López-Anguita, N., Gassaloglu, S. I., Stötzel, M., Typou, M., Virta, I., Hetzel, S., et al. (2021). Hypoxia induces a transcriptional early primitive streak signature in pluripotent cells enhancing spontaneous elongation and lineage representation in gastruloids. BioRxiv. doi:10.1101/2021.07.21.452906.


Cite as: https://hdl.handle.net/21.11116/0000-0009-0871-F
Abstract
The cellular microenvironment together with intrinsic regulators shapes stem cell identity and differentiation capacity. Mammalian early embryos are exposed to hypoxia in vivo and appear to benefit from hypoxic culture in vitro. Yet, components of the hypoxia response and how their interplay impacts stem cell transcriptional networks and lineage choices remain poorly understood. Here we investigated the molecular effects of acute and prolonged hypoxia on distinct embryonic and extraembryonic stem cell types as well as the functional impact on differentiation potential. We find a temporal and cell type-specific transcriptional response including an early primitive streak signature in hypoxic embryonic stem (ES) cells. Using a 3D gastruloid differentiation model, we show that hypoxia-induced T expression enables symmetry breaking and axial elongation in the absence of exogenous WNT activation.

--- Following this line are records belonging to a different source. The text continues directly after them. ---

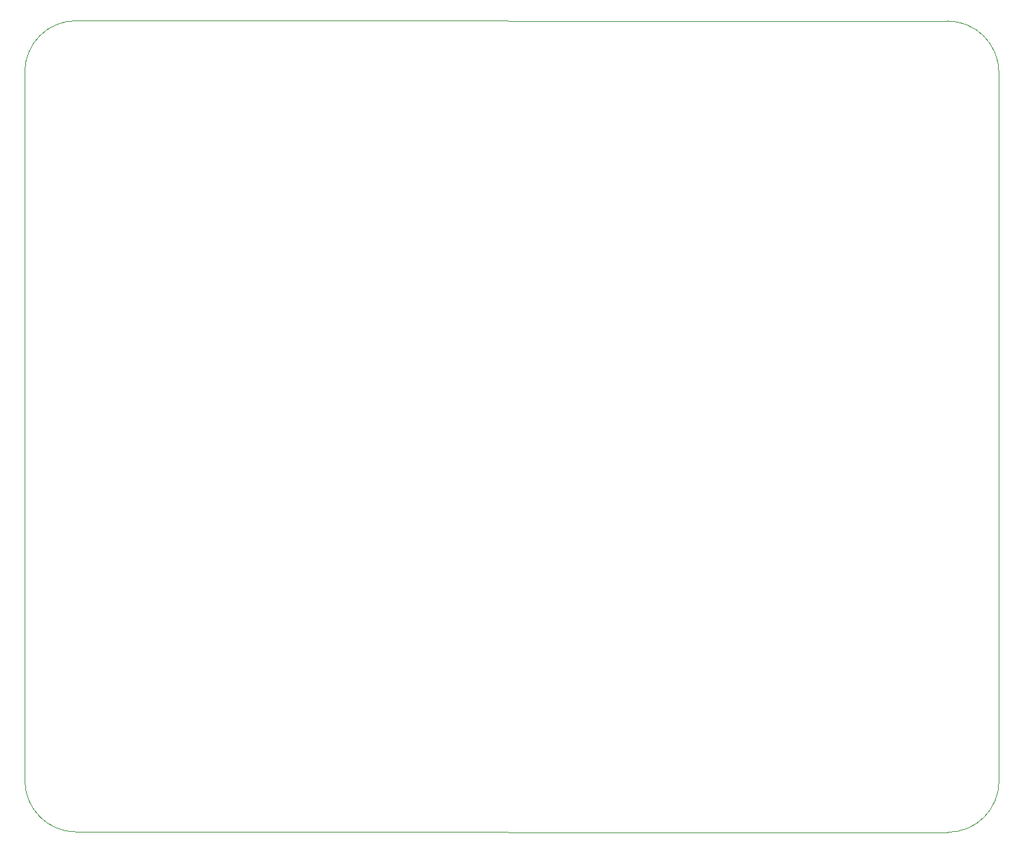
<source format=gbr>
%TF.GenerationSoftware,KiCad,Pcbnew,(6.0.7)*%
%TF.CreationDate,2023-07-14T15:56:39+03:30*%
%TF.ProjectId,Linak-controller,4c696e61-6b2d-4636-9f6e-74726f6c6c65,rev?*%
%TF.SameCoordinates,Original*%
%TF.FileFunction,Profile,NP*%
%FSLAX46Y46*%
G04 Gerber Fmt 4.6, Leading zero omitted, Abs format (unit mm)*
G04 Created by KiCad (PCBNEW (6.0.7)) date 2023-07-14 15:56:39*
%MOMM*%
%LPD*%
G01*
G04 APERTURE LIST*
%TA.AperFunction,Profile*%
%ADD10C,0.100000*%
%TD*%
G04 APERTURE END LIST*
D10*
X146065872Y-119661872D02*
X146050000Y-31795128D01*
X25400000Y-31750000D02*
X25415872Y-119616744D01*
X146049972Y-31795128D02*
G75*
G03*
X139700000Y-25445128I-6349972J28D01*
G01*
X139715872Y-126011872D02*
G75*
G03*
X146065872Y-119661872I28J6349972D01*
G01*
X31750000Y-25400000D02*
G75*
G03*
X25400000Y-31750000I0J-6350000D01*
G01*
X25415866Y-119616744D02*
G75*
G03*
X31765872Y-125966744I6350004J4D01*
G01*
X31750000Y-25400000D02*
X139700000Y-25445128D01*
X31765872Y-125966744D02*
X139715872Y-126011872D01*
M02*

</source>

Importantly, hypoxia also modulates T levels in conventional gastruloids and enhances representation of endodermal and neural markers. Mechanistically, we identify Hif1α as a central factor that mediates the transcriptional response to hypoxia in balance with epigenetic and metabolic rewiring. Our findings directly link the microenvironment to stem cell function and provide a rationale supportive of applying physiological conditions in models of embryo development.